Lotus is officially in recovery. The Norfolk-based sports car maker, beleaguered and unprofitable for at least five years, is well advanced with a ‘logic-based’ revival plan that is already boosting car sales and dealer numbers.
The strategy will soon yield an exciting series of design and mechanical changes designed to boost the performance, practicality and desirability of every Hethel-built model.
The plan is the brainchild of Lotus’s new chief executive, Jean-Marc Gales, and contrasts heavily with the flamboyant, multi-launch ambitions of previous chief Dany Bahar, whose plans brought Lotus close to disaster. Gales, a Lotus enthusiast since childhood and a former chief of Peugeot-Citroën, is depending on his big-company experience to move Colin Chapman’s unique business on to new, more secure foundations.
Lotus was last in the news with an announcement of 300 redundancies from a workforce of 1200, but Gales believes that following this “very regrettable” event, the company is now correctly configured for recovery.
“When I arrived six months ago we had 1200 people making 1200 cars a year,” says Gales. “We could not have survived like that. Now we are 900 people, and this year we will make around 2000 cars. Next year the figure should be 3000 cars, then 3000 for several more years. This will change the equation completely.”
Ultimately, Gales believes Lotus is capable of volumes close to 10,000 cars a year if it takes lessons from other specialist car makers, notably Porsche, and moves to building four-door models – still at Hethel – for a completely new sector. He won’t yet discuss specifics (“let’s make a success of our first stage”), but Lotus could, for example, use a Proton body to produce an own-design SUV predominantly for sale in south-east Asia, where demand is greatest.
Gales worked in Volkswagen’s top management when legendary group chief Ferdinand Piech realised that for a relatively low investment Porsche could produce a performance SUV – the Porsche Cayenne – from the major components of the Volkswagen Touareg.
At present, such things are dreams, and Gales insists any exciting future at Lotus depends on improving the existing cars and business. The company has just announced a six-speed automatic version of its Lotus Exige S that is certain to be popular in Asia and has a revised version of the Elise called S-Cup waiting in the wings.
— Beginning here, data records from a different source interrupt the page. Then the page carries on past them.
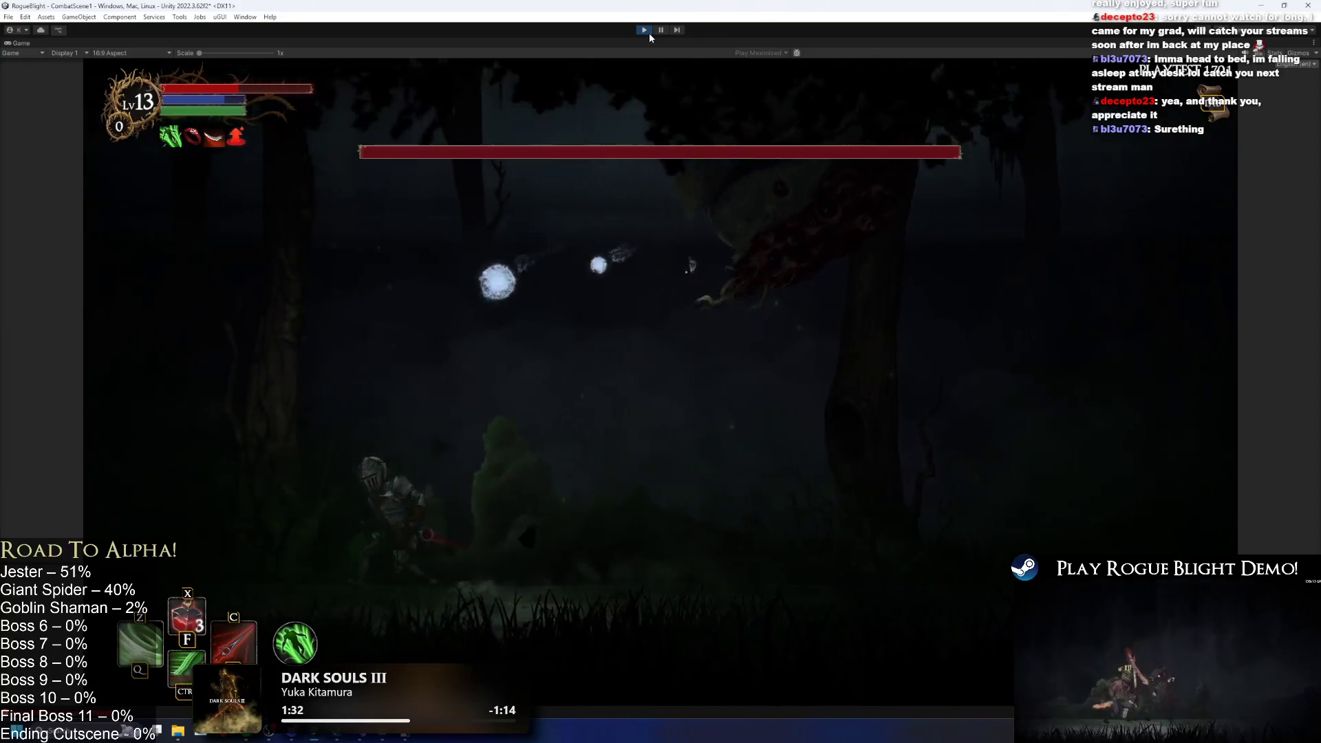
key("Right")
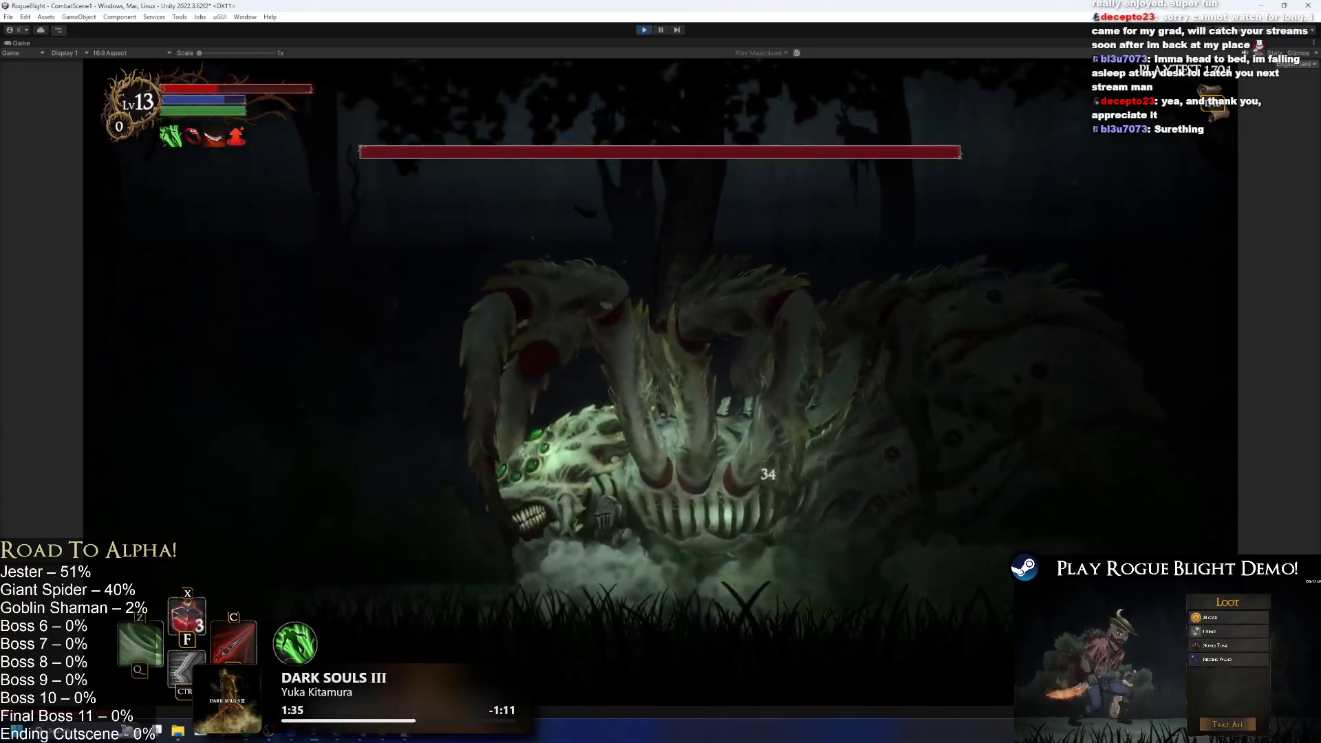
Use the knight's skill, then switch cheats on with F1 to restore health and mana.
key("ctrl")
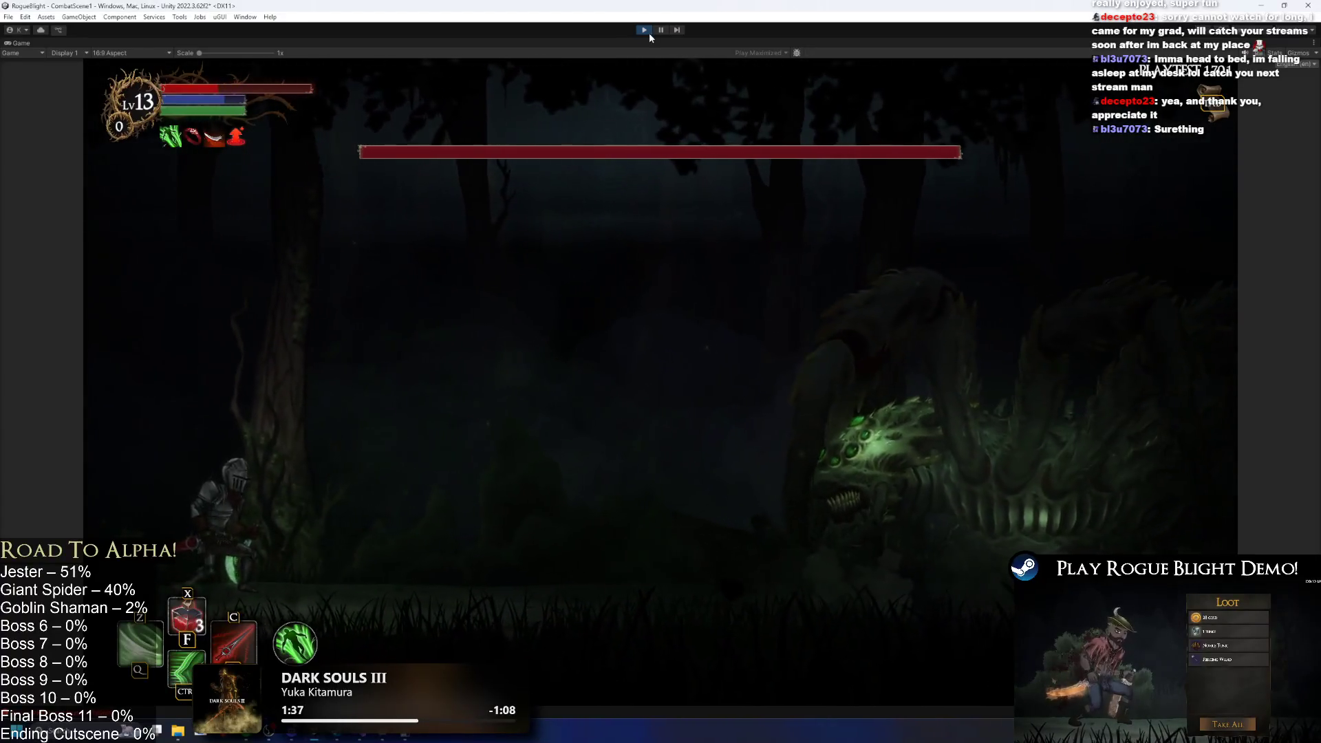
key("F1")
key("ctrl")
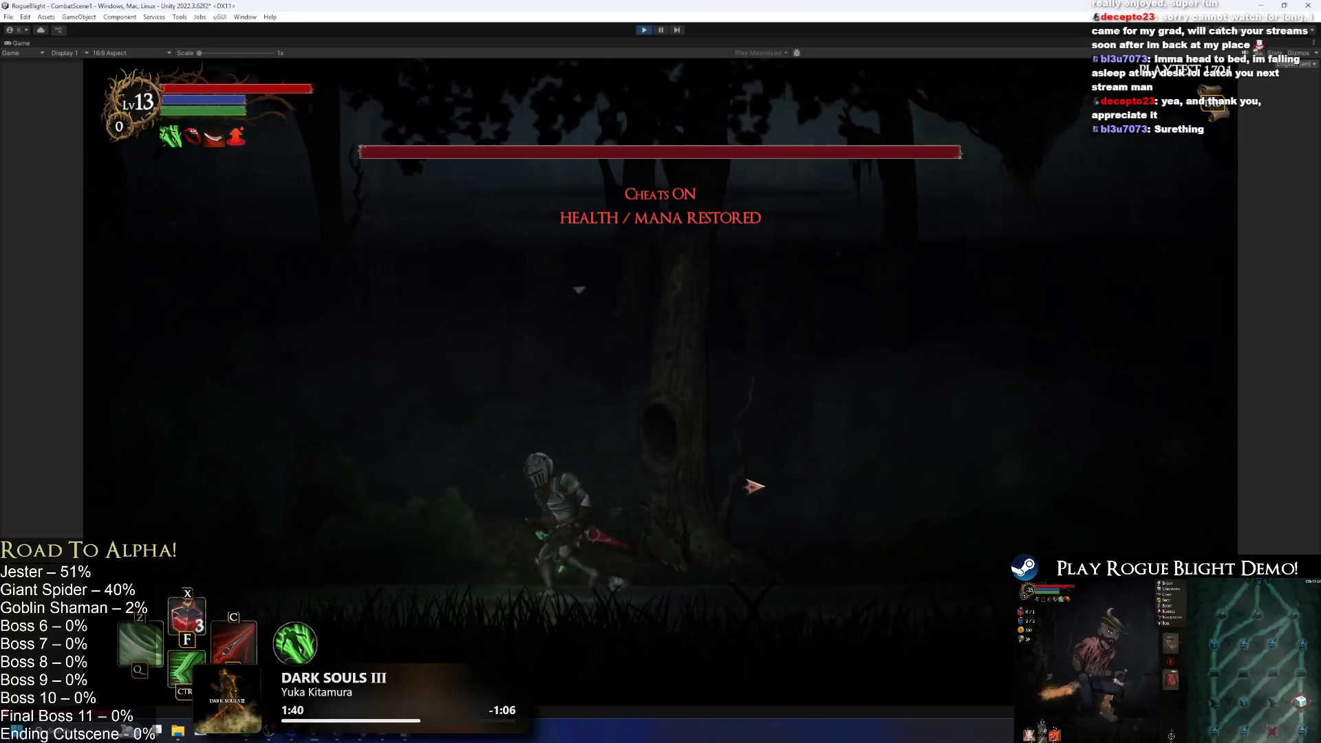
Jump across the arena, hit the spider with skills and a green vortex, then slash it.
key("a")
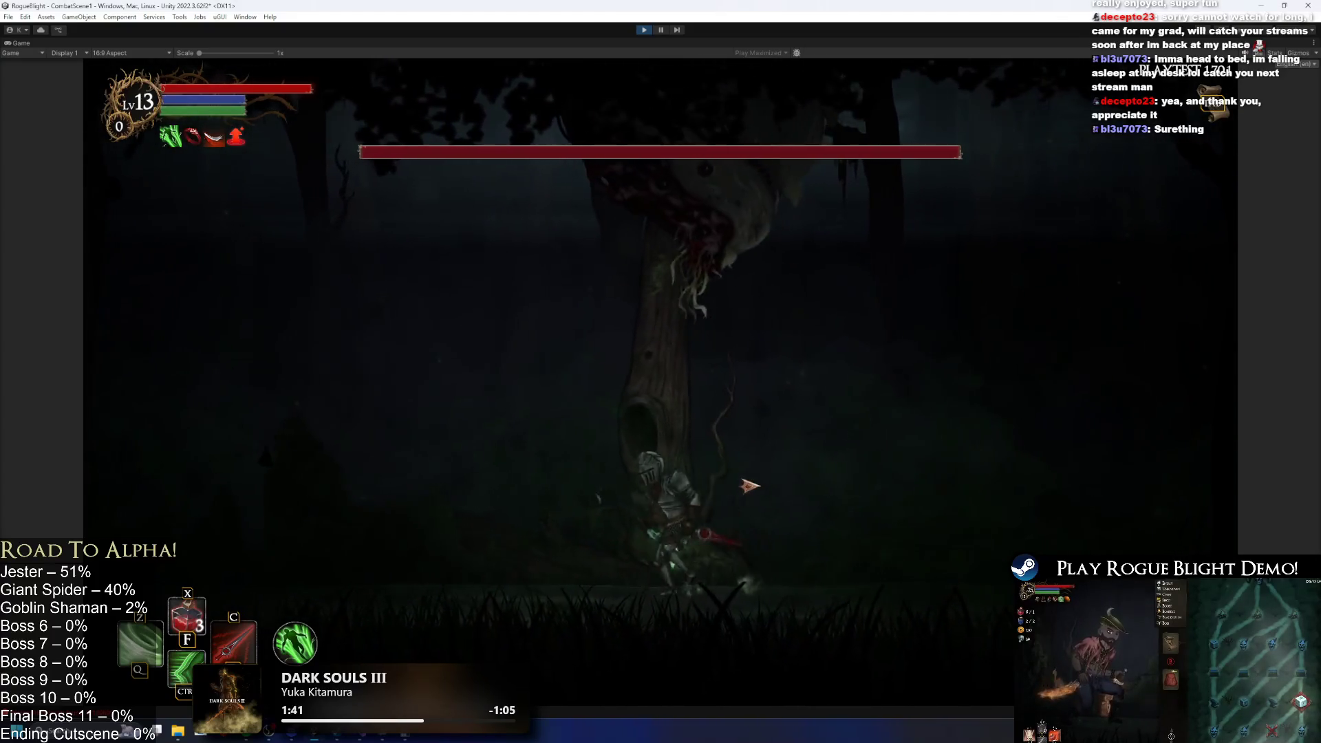
key("d")
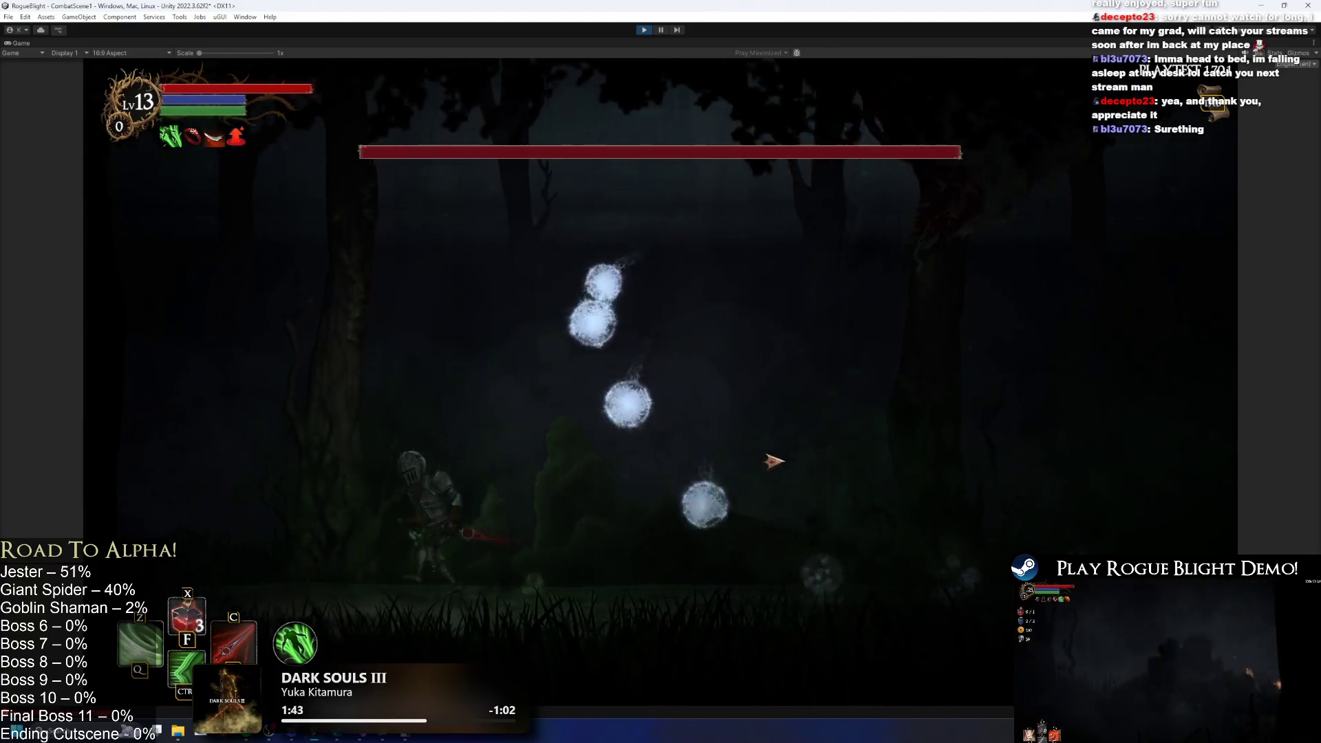
key("space")
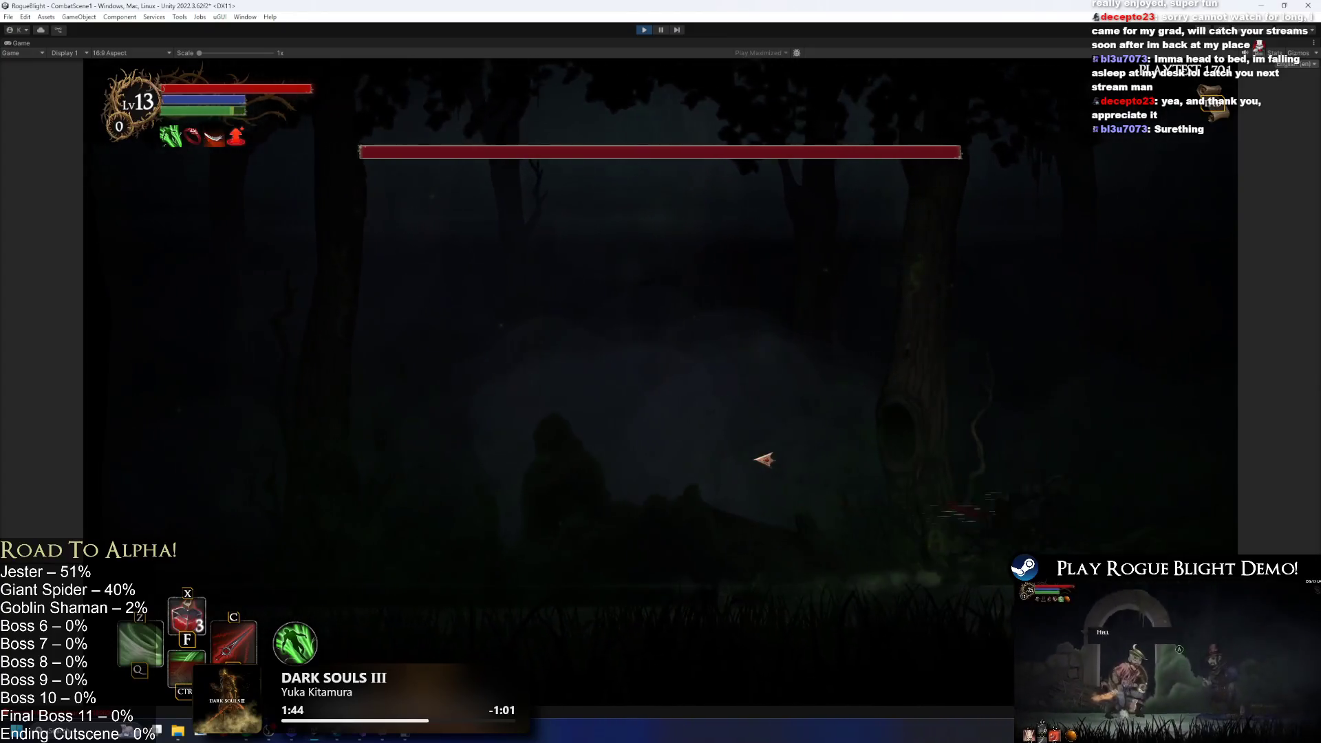
key("c")
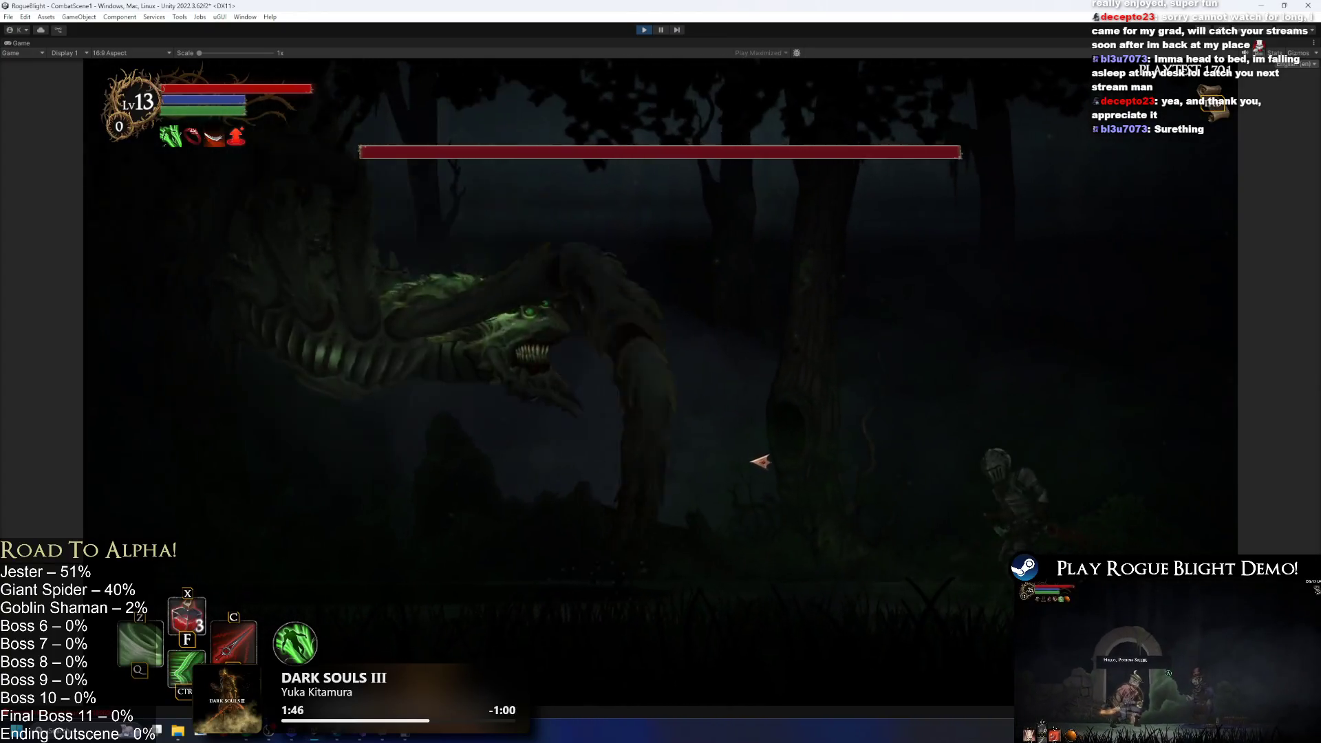
key("z")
In order to sell these new cars, the dealer count will have swollen from 145 to 205 by the end of next year.
“We won’t have the funds to build all-new cars in the next few years,” says Gales. “In any case our existing platforms have plenty of potential.”
At the Geneva motor show next March, Lotus will have a heavily revised version of the Evora featuring changes inside and out, about 15 per cent more power and less weight.